EDIT: this appears to be strategy 5 here.
(I’m not a tax attorney/accountant and have no imminent plans to try this. Consider this speculative)
TLDR: You can save almost an additional capital gains rate (15-20%) on your charitable donations if you donate appreciated assets or do some silly-looking financial transacting.
One of the side effects of charitable donations, at least in the US, are the tax savings. Donations are deductible from your income tax. This will lower your tax bill by the amount you donated times your marginal rate. (This assumes that you are itemizing and not taking the standard deduction). So if you are in the say 25% tax bracket then you would get 25 cents back for every dollar donated so 25 percent efficiency. This is great but what if you could do better?
One way to do better is to donate highly appreciate capital assets. Donating assets is not only deductible in the same way donating cash is by deducting the worth of the assets donated as if they were cash but also avoids any capital gains tax on the assets. So if you bought a stock at 1 dollar and donated it when it was worth 10 dollars then you could not not only save (25% income tax rate) *$10 =$2.50 but also would save (15%) * $9= $1.35 in capital gains tax as well netting a saving 38.5%.
Not bad, eh? But what if you don’t have any highly appreciated capital assets? Is there a way you could manufacture highly appreciated capital assets?
If prediction markets contracts were considered to be capital assets (I believe they are not in the US) you could simply find an event to bet on with every outcome having low probability and bet on every outcome. For simplicity there might be 9 candidates for Democratic Presidential nominee and one “other candidate, the highest contract might be valued at 2 dollars for a 10 dollar payout. By buying every contract for a total of $10.50 you have guaranteed that when the market resolves you’ll end up with one contract worth 10 dollars and the rest worth nothing.
Great, you’ve just managed to guarantee a loss of 50 cents, but you’ve also put all that $10.50 into an appreciated asset that you can now donate to charity and avoid the capital gains tax and accrued bunch of capital losses that you can deduct. So for 10.50 you are able to donate 10 dollars to charity deducting (25% income tax rate) * $10 dollars = $2.50 as well as deducting at least (15% capital gains tax rate) * ($10.50-$2.00) = $1.275 meaning that it only effectively cost you $6.725 to donate 10 dollars to charity for a savings of 32.75 percent which is better than the 25 percent savings by just donating cash. In the limit with no trading losses and arbitrarily small assets you can deduct the full income tax rate and capital gains rate (so 40% in our examples).

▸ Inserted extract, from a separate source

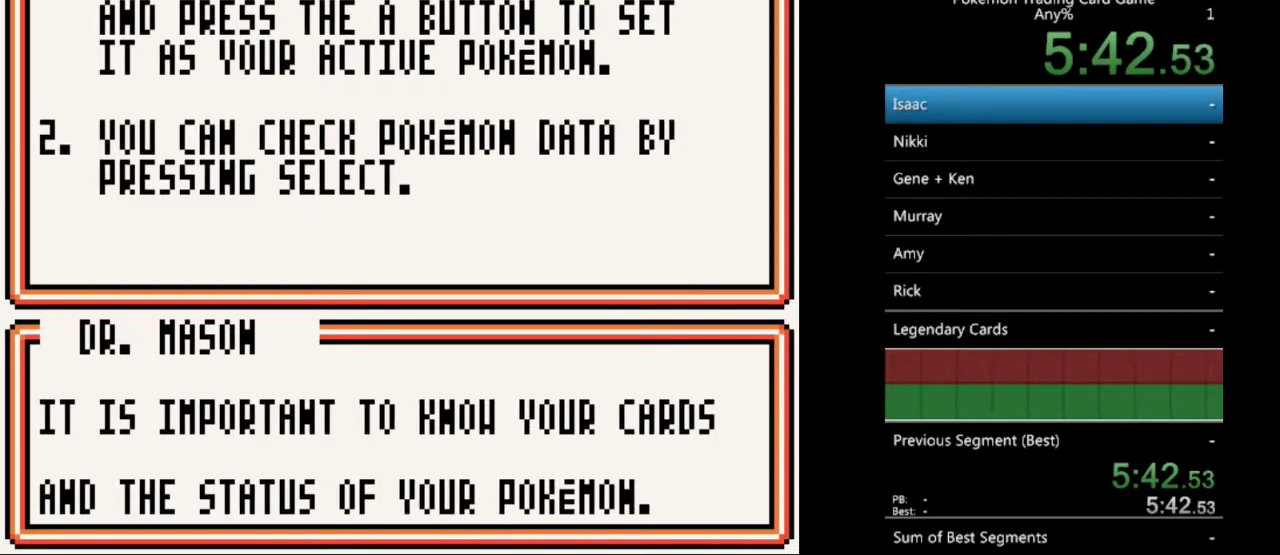
{"buttons": ["A"], "events": [[433, "A", "down"]]}
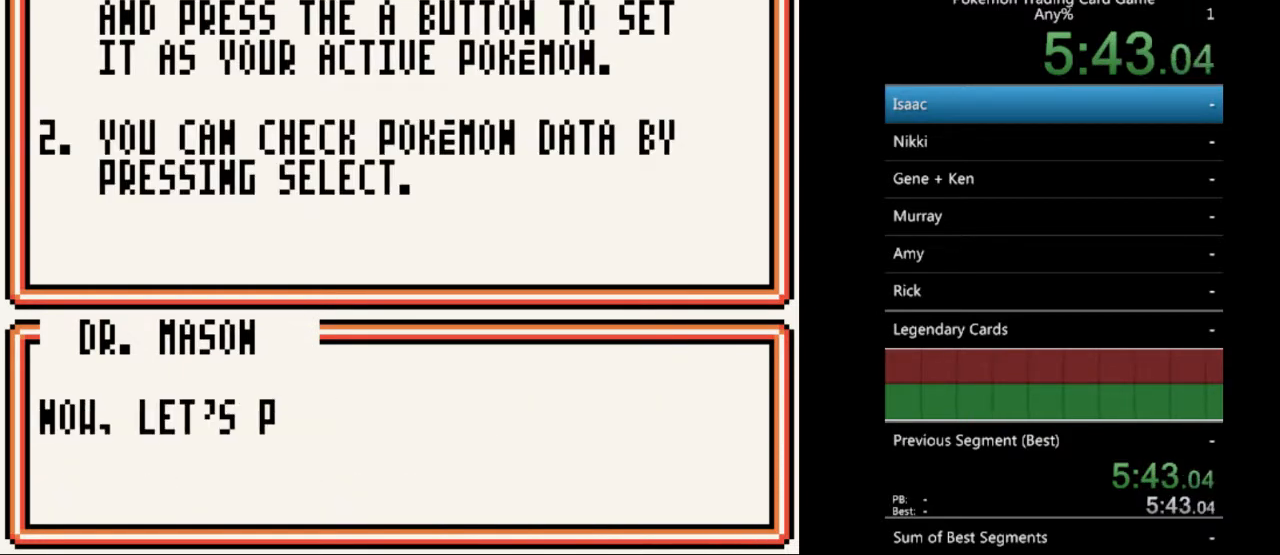
{"buttons": [], "events": [[67, "A", "up"]]}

Are there financial assets in the real work that might work for this? I’m not so sure. Binary range or tunnel options sound like what you’d want but they don’t seem to be structured they way you’d want in that each option includes the others instead of excluding it making this type of strategy impossible. Alternatively, if one was risk neutral with their donations, then one could construct highly appreciated assets by simply invest in a highly risky asset and get the same effect if one was risk averse.
Why have I not heard of this before? It is a pretty unusual situation and requires some odd financial techniques (it allows and allows for arbitrage). Maybe charitable donors don’t usually concoct unusual tax schemes.

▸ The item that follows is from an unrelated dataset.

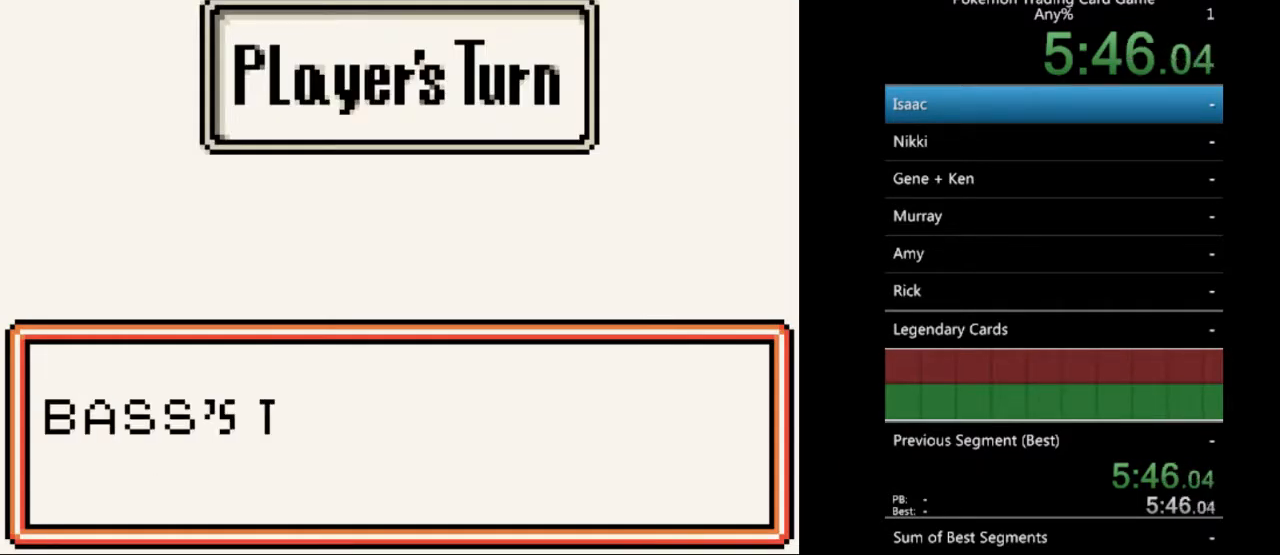
{"buttons": [], "events": [[100, "A", "up"], [367, "A", "down"], [467, "A", "up"]]}
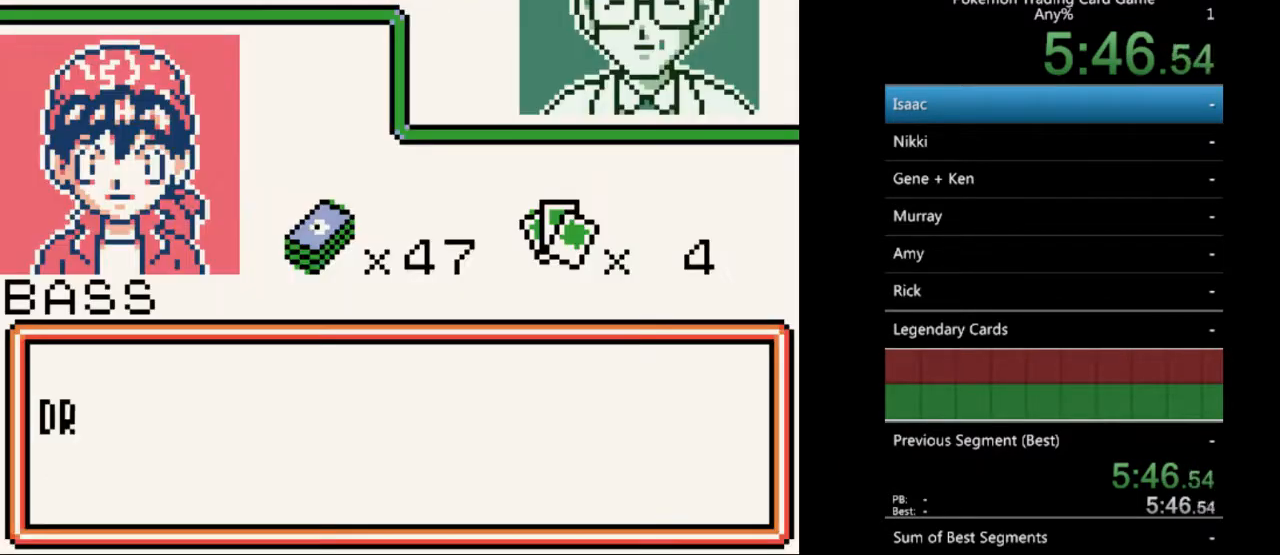
{"buttons": ["A"], "events": [[433, "A", "down"]]}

EDIT: This appears to be essentially identical to strategy 5 here. A few addenda: it looks like you will need to hold your options for at least one year for them to become long-term capital gains per here. “Property is capital gain property if you would have recognized long-term capital gain had you sold it at fair market value on the date of the contribution.”
EDIT 2: Making highly correlated bets to accumulate losses like this is what tax straddle rules are designed to handle so it is had to do this in a risk free manner.